### YOUR INSTRUCTIONS:
Write out the full passage about the phone system's switch failure and recovery, word for word.

By cutting out the backup safety network entirely, they were able to reduce the frenzy of "OK" messages by about half. The system then began to recover, as the chain reaction slowed. By 11:30 pm on Monday January 15, sweating engineers on the midnight shift breathed a sigh of relief as the last switch cleared-up.
By Tuesday they were pulling all the brand-new 4ESS software and replacing it with an earlier version of System 7. If these had been human operators, rather than computers at work, someone would simply have eventually stopped screaming. It would have been *obvious* that the situation was not "OK," and common sense would have kicked in. Humans possess common sense -- at least to some extent. Computers simply don't.
On the other hand, computers can handle hundreds of calls per second. Humans simply can't. If every single human being in America worked for the phone company, we couldn't match the performance of digital switches: direct-dialling, three-way calling, speed-calling, call- waiting, Caller ID, all the rest of the cornucopia of digital bounty. Replacing computers with operators is simply not an option any more.

### EXTRACTED DATA:
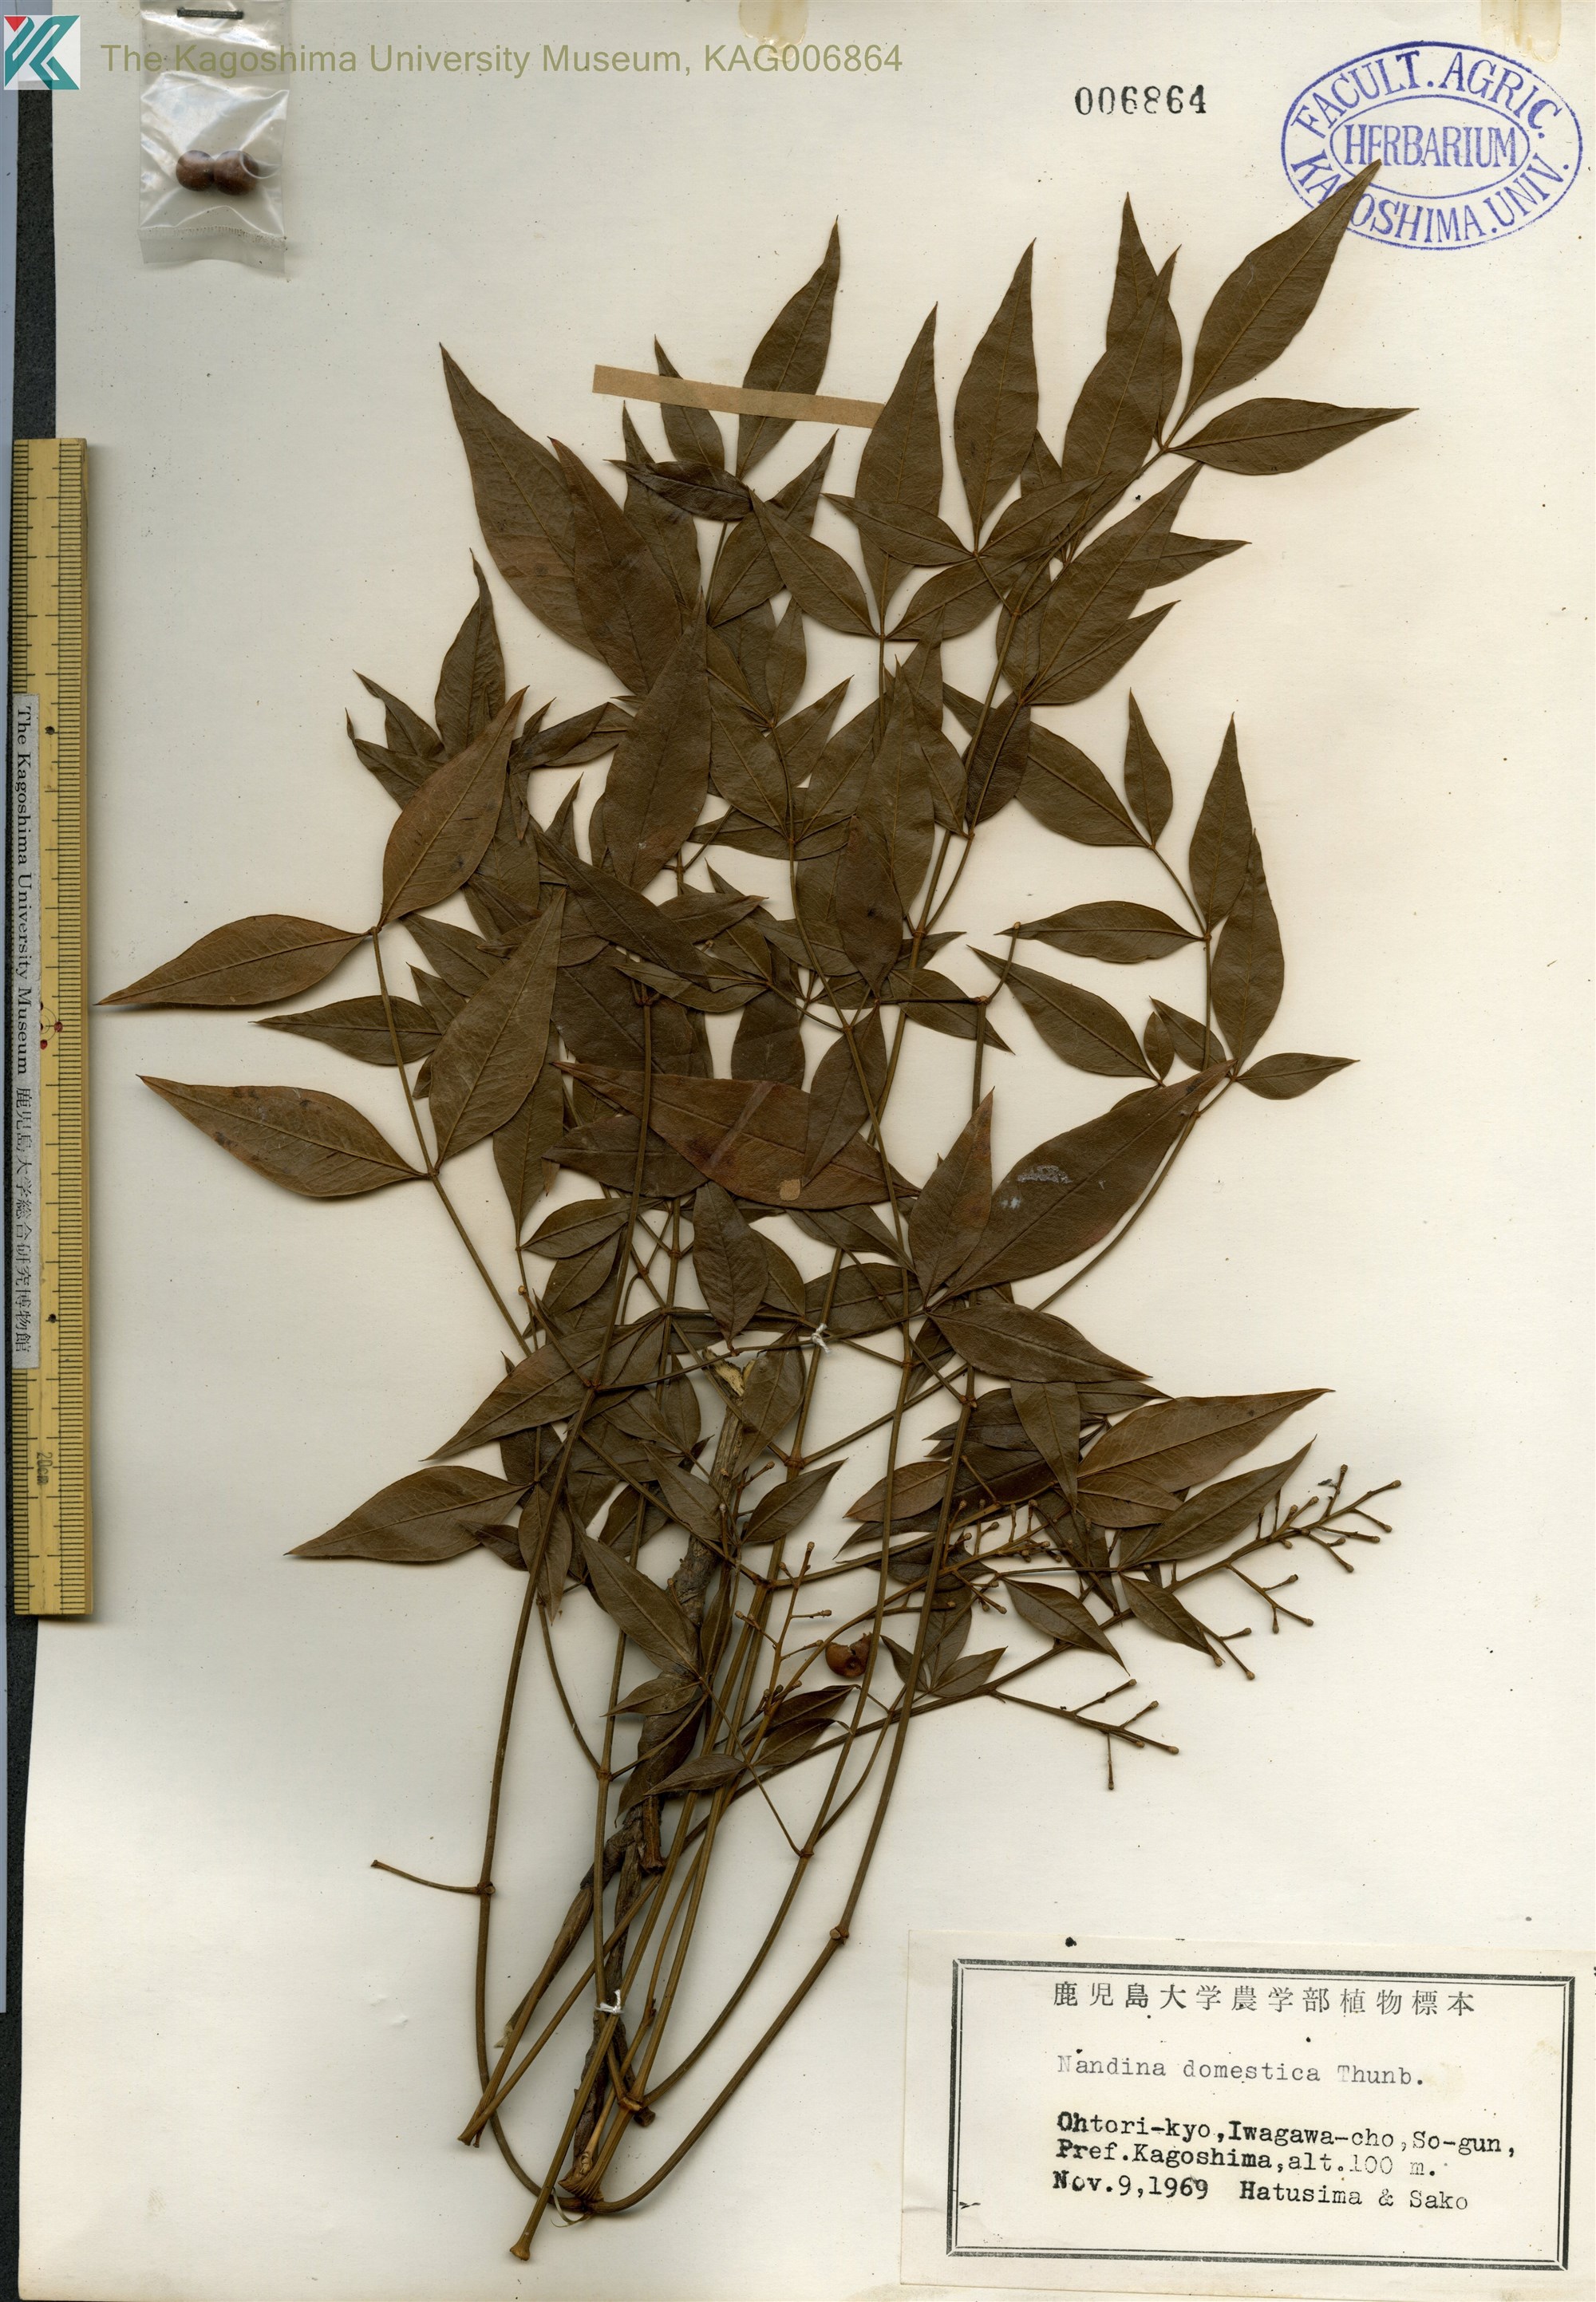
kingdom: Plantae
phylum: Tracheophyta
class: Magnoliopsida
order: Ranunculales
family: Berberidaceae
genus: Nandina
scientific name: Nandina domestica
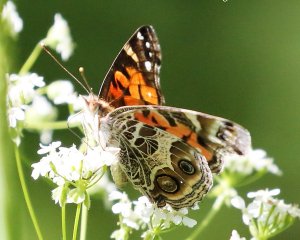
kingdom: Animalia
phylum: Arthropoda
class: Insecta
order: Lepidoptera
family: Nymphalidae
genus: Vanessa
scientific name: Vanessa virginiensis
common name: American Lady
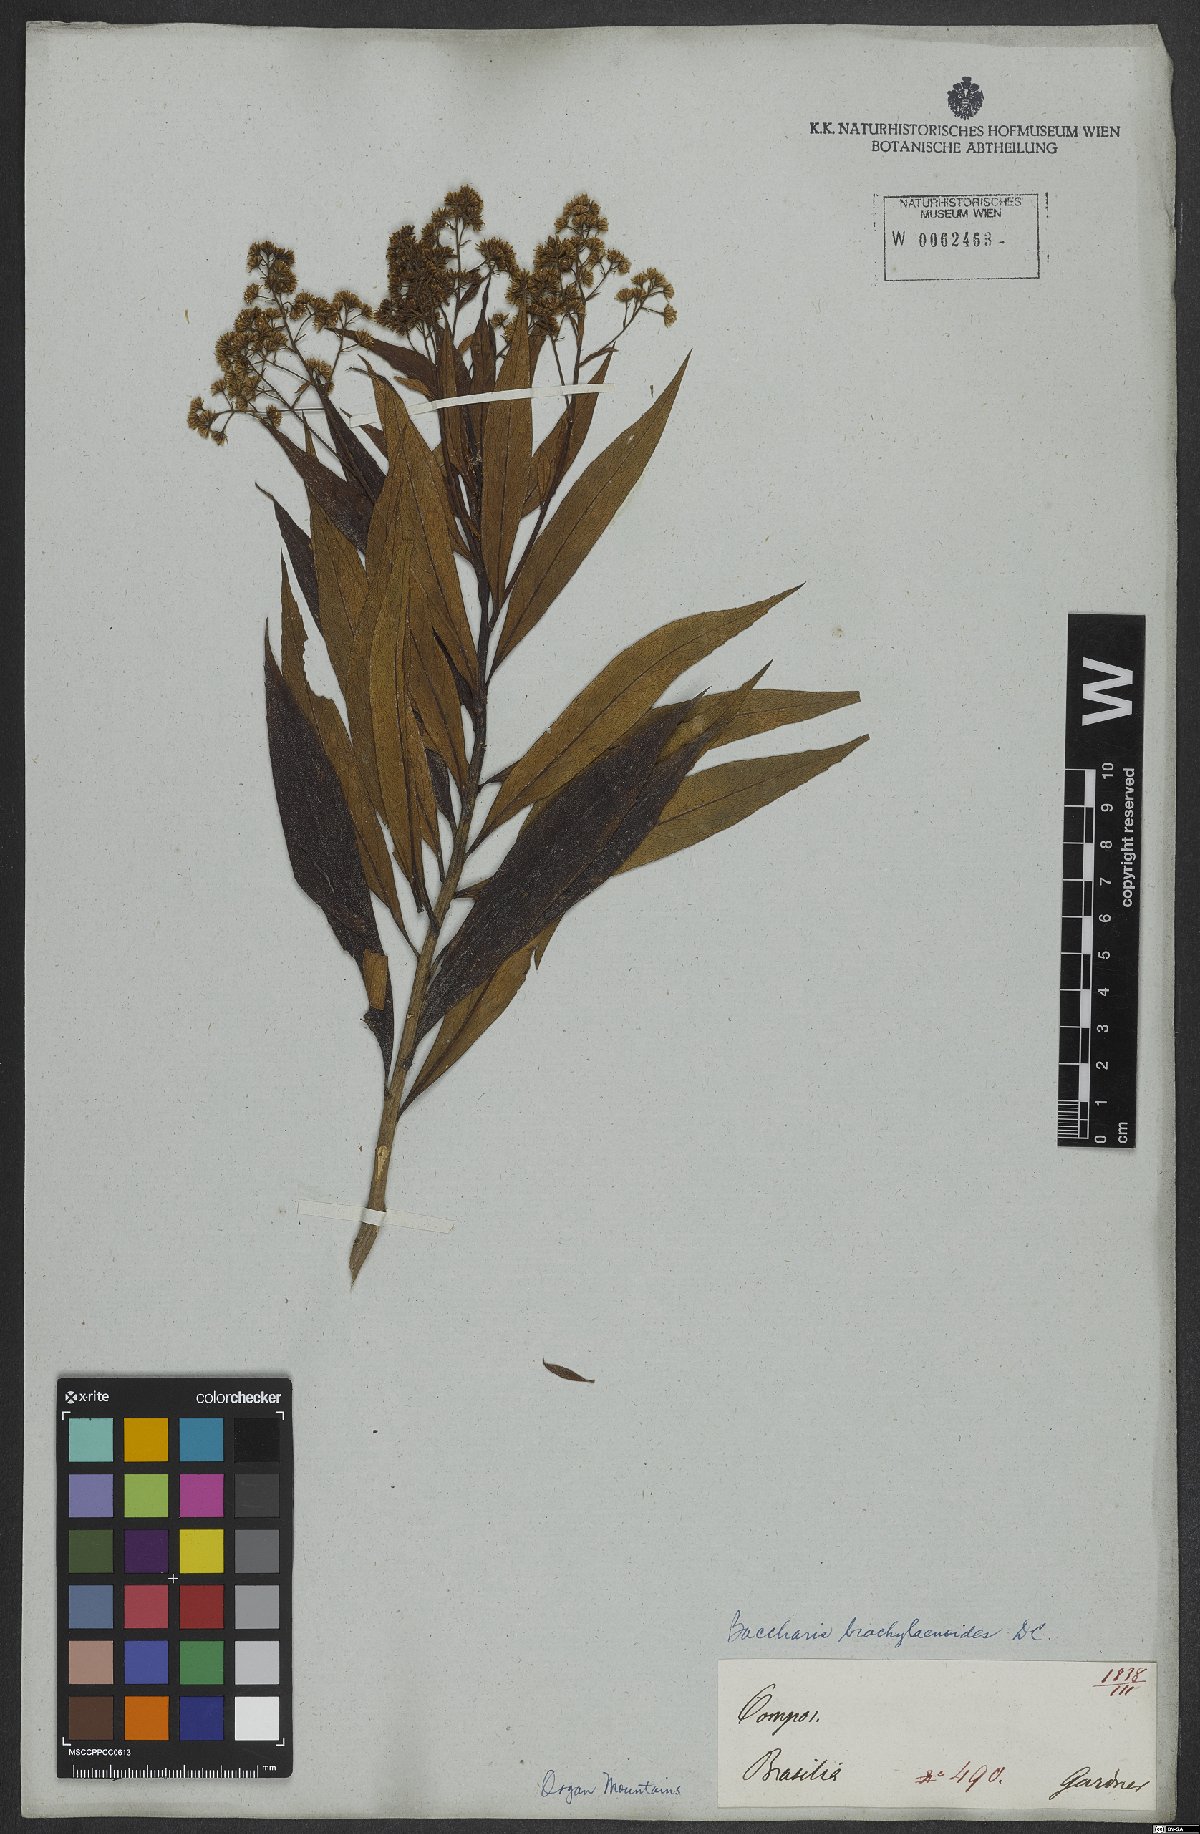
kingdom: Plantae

### ANSWER BOX:
By cutting out the backup safety network entirely, they were able to reduce the frenzy of "OK" messages by about half. The system then began to recover, as the chain reaction slowed. By 11:30 pm on Monday January 15, sweating engineers on the midnight shift breathed a sigh of relief as the last switch cleared-up.
By Tuesday they were pulling all the brand-new 4ESS software and replacing it with an earlier version of System 7. If these had been human operators, rather than computers at work, someone would simply have eventually stopped screaming. It would have been *obvious* that the situation was not "OK," and common sense would have kicked in. Humans possess common sense -- at least to some extent. Computers simply don't.
On the other hand, computers can handle hundreds of calls per second. Humans simply can't. If every single human being in America worked for the phone company, we couldn't match the performance of digital switches: direct-dialling, three-way calling, speed-calling, call- waiting, Caller ID, all the rest of the cornucopia of digital bounty. Replacing computers with operators is simply not an option any more.